Harold Roberts

Personal information
- Full name: Harold Roberts
- Date of birth: 12 January 1920
- Place of birth: Liverpool, England
- Date of death: 11 February 2007 (aged 87)
- Place of death: Chesterfield, England
- Height: 5 ft 9 in (1.75 m)
- Position(s): Outside left

Youth career
- Everton

Senior career*
- Years: Team / Apps / (Gls)
- 193?–1939: Harrowby
- 1939–1948: Chesterfield / 92 / (9)
- 1948–1951: Birmingham City / 34 / (2)
- 1951–1953: Shrewsbury Town / 70 / (16)
- 1953–195?: Scunthorpe United / 17 / (1)
- 1955–1956: Matlock Town
- 1956–1957: Gresley Rovers
- 1957–19??: Burton Albion

= Harold Roberts (footballer) =

English footballer

Harold Roberts (12 January 1920 – 11 February 2007), also known as Harry Roberts, was an English professional footballer who made 213 appearances in the Football League playing for Chesterfield, Birmingham City, Shrewsbury Town and Scunthorpe United. He played as an outside left.

==Career==
Roberts was born in Liverpool. As a 16-year-old he spent a season with Everton, and then played for Harrowby. He joined Chesterfield in September 1939, just before the Football League was suspended for the duration of the Second World War. During the war, Roberts served with No. 2 Commando. He was wounded in the legs and captured during Operation Chariot, the raid on the French port of Saint-Nazaire in 1942, and owed the possibility of a football career to the repair work carried out by a German surgeon. Roberts spent 3 1/2 years in a prisoner-of-war camp in Bremen. On his return, he lodged with Chesterfield coach and former England international Joe Spence, whose individual work with Roberts played a major role in his recovery.

He scored on his first-team debut, in the 1945–46 FA Cup at home to York City, and made his Football League debut on 31 August 1946, in the Second Division in a 1–1 draw at home to Bradford Park Avenue. Described as "an outside-left of great distinction, ... skilful, intelligent and, above all, fast, with an excellent pin-point cross", Roberts made 92 league appearances for the club in 2 1/2 years. In November 1948 he moved on to Birmingham City, recently promoted to the First Division, for a fee of £10,600, at the time a record fee received by the Chesterfield club.
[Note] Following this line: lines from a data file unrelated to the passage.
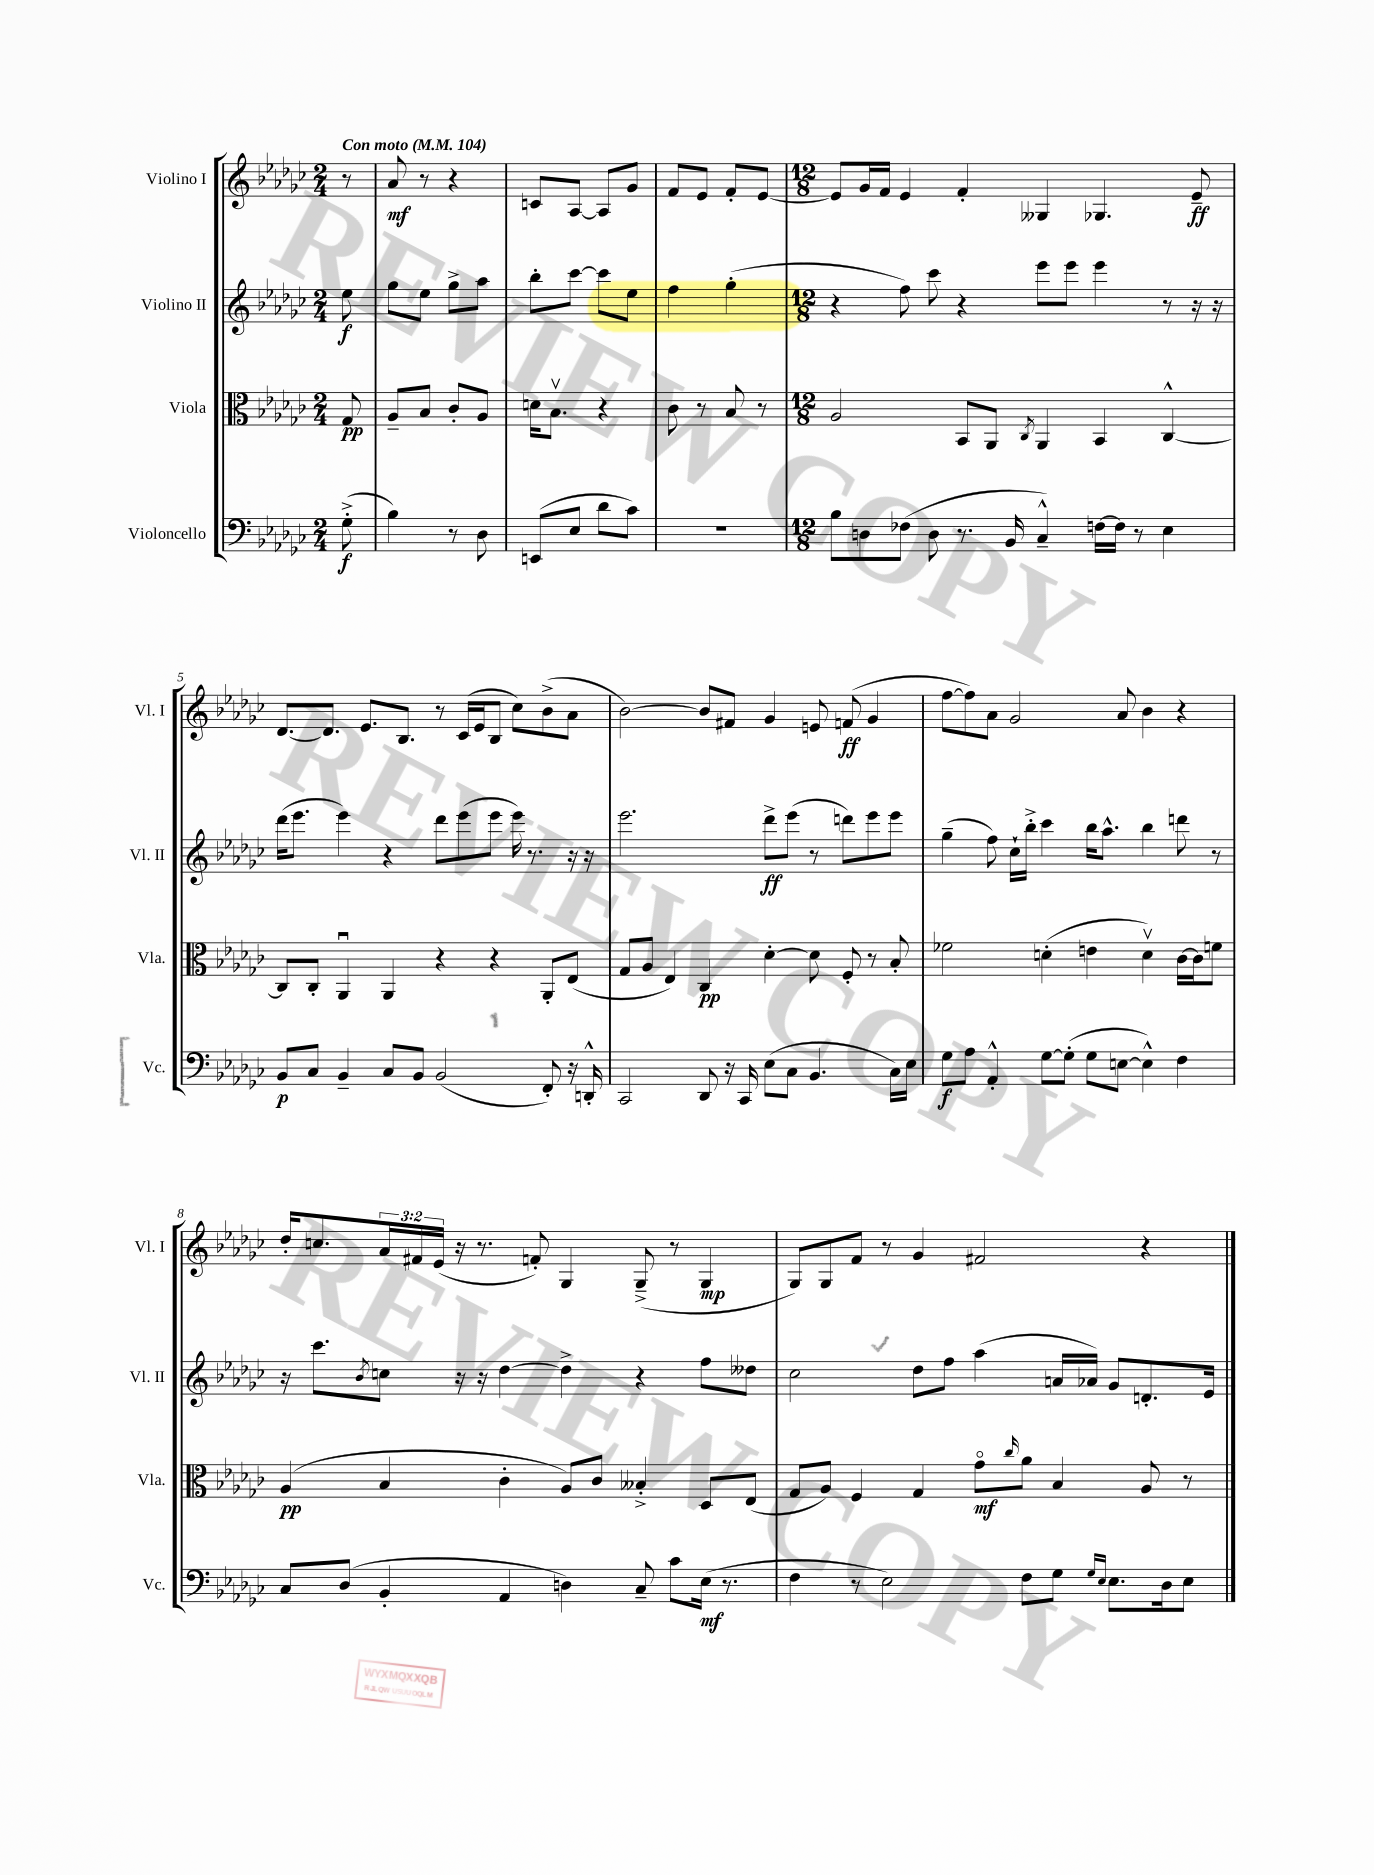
<<
\new StaffGroup <<
\new Staff = "s0" \with { instrumentName = "Violino I" shortInstrumentName = "Vl. I" } {
    \clef treble \key ges \major \numericTimeSignature \time 2/4 \override Staff.TupletNumber.text = #tuplet-number::calc-fraction-text \partial 8 \tempo "Con moto" 4 = 104
    r8 |
    aes'8\mf r8 r4 |
    c'8 aes8~ aes8 ges'8 |
    f'8 ees'8 f'8-. ees'8~ |
    \numericTimeSignature \time 12/8 ees'8 ges'16 f'16 ees'4 f'4-. geses4 ges4. ees'8--\ff |
    des'8.~ des'8. ees'8. bes8. r8 ces'16( ees'16 bes8 ces''8) bes'8->( aes'8 |
    bes'2~) bes'8 fis'8 ges'4 e'8 f'8\ff( ges'4 |
    f''8~ f''8) aes'8 ges'2 aes'8 bes'4 r4 |
    des''16-. c''8. \tuplet 3/2 { aes'16 fis'16 ees'16( } r16 r8. f'8-.) ges4 ges8--->( r8 ges4\mp |
    ges8) ges8 f'8 r8 ges'4 fis'2 r4 \bar "|." |
}
\new Staff = "s1" \with { instrumentName = "Violino II" shortInstrumentName = "Vl. II" } {
    \clef treble \key ges \major \numericTimeSignature \time 2/4 \partial 8
    ees''8\f |
    ges''8 ees''8 ges''8-> aes''8 |
    bes''8-. ces'''8~ ces'''8 ees''8 |
    f''4 ges''4-.( |
    \numericTimeSignature \time 12/8 r4 f''8) ces'''8 r4 ees'''8 ees'''8 ees'''4 r8 r16 r16 |
    des'''16( ees'''8. ees'''4) r4 des'''8 ees'''8( ees'''8 ees'''16) r8. r16 r16 |
    ees'''2. des'''8->\ff ees'''8( r8 d'''8) ees'''8 ees'''8 |
    ges''4--( f''8) ces''16-! bes''16-.-> ces'''4 bes''16 aes''8.-^ bes''4 d'''8 r8 |
    r16 ces'''8. \acciaccatura { bes'8 } c''8 r16 r16 des''4~ des''4-> r4 f''8 deses''8 |
    ces''2 des''8 f''8 aes''4( a'16 aes'16) ges'8 d'8.-. ees'16 \bar "|." |
}
\new Staff = "s2" \with { instrumentName = "Viola" shortInstrumentName = "Vla." } {
    \clef alto \key ges \major \numericTimeSignature \time 2/4 \partial 8
    ges8\pp |
    aes8-- bes8 ces'8-. aes8 |
    d'16 bes8.\upbow r4 |
    ces'8 r8 bes8 r8 |
    \numericTimeSignature \time 12/8 aes2 bes,8 aes,8 \acciaccatura { ces8 } aes,4 bes,4 ces4~-^ |
    ces8 ces8-. aes,4\downbow aes,4 r4 r4 aes,8-. ees8( |
    ges8 aes8 ees4) ces4\pp des'4~-. des'8 f8-. r8 bes8-. |
    fes'2 d'4-.( e'4 d'4\upbow) ces'16~ ces'16 f'8 |
    aes4\pp( bes4 ces'4-. aes8) ces'8 beses4-.-> des8 ees8( |
    ges8 aes8) f4 ges4 ges'8\flageolet\mf \grace { ces''16 } aes'8 bes4 aes8 r8 \bar "|." |
}
\new Staff = "s3" \with { instrumentName = "Violoncello" shortInstrumentName = "Vc." } {
    \clef bass \key ges \major \numericTimeSignature \time 2/4 \partial 8
    ges8-.->\f( |
    bes4) r8 des8 |
    e,8( ees8 des'8 ces'8) |
    R2 |
    \numericTimeSignature \time 12/8 bes8 d8 fes8( d8 r8. bes,16 ces4---^) f16~ f16 r8 ees4 |
    bes,8\p ces8 bes,4-- ces8 bes,8 bes,2( f,8-.) r16 d,16-.-^ |
    ces,2 des,8 r16 ces,16 ees8( ces8 bes,4. ces16) ees16 |
    ges8\f aes8 aes,4-.-^ ges8~ ges8-.( ges8 e8~ e4-^) f4 |
    ces8 des8( bes,4-. aes,4 d4) ces8-- ces'8 ees16\mf( r8. |
    f4 r8 ees2) f8 ges8 \grace { ges16 ees16 } ees8. des16 ees8 \bar "|." |
}
>>
>>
During his time at Birmingham he suffered a number of injuries which restricted his appearances to 38 in a 2 1/2-year stay. At the end of the 1950–51 season, Roberts joined Shrewsbury Town of the Third Division South, where he played regularly for two seasons before finishing his league career with infrequent outings for Scunthorpe United over a further two seasons.

Roberts then played non-league football for Matlock Town, Gresley Rovers, for whom he scored 6 goals from 38 games, and Burton Albion, and helped with the coaching of Matlock Town's reserve team as they won the Central Alliance Division Two title and League Cup in the 1959–60 season. During the 1960s Roberts spent eight years as a youth worker at Staveley Chantry youth club, where he established a football team. He then returned to Chesterfield F.C., initially as an assistant youth coach, and remained at the club until 1983, when he was one of several staff dismissed by a new board of directors. He later acted as a scout for Sheffield United and Rotherham United.

Roberts was married to Dorothy and had two sons, one of whom, Peter, also played league football for Chesterfield. Harold Roberts died in hospital in Chesterfield in 2007 at the age of 87.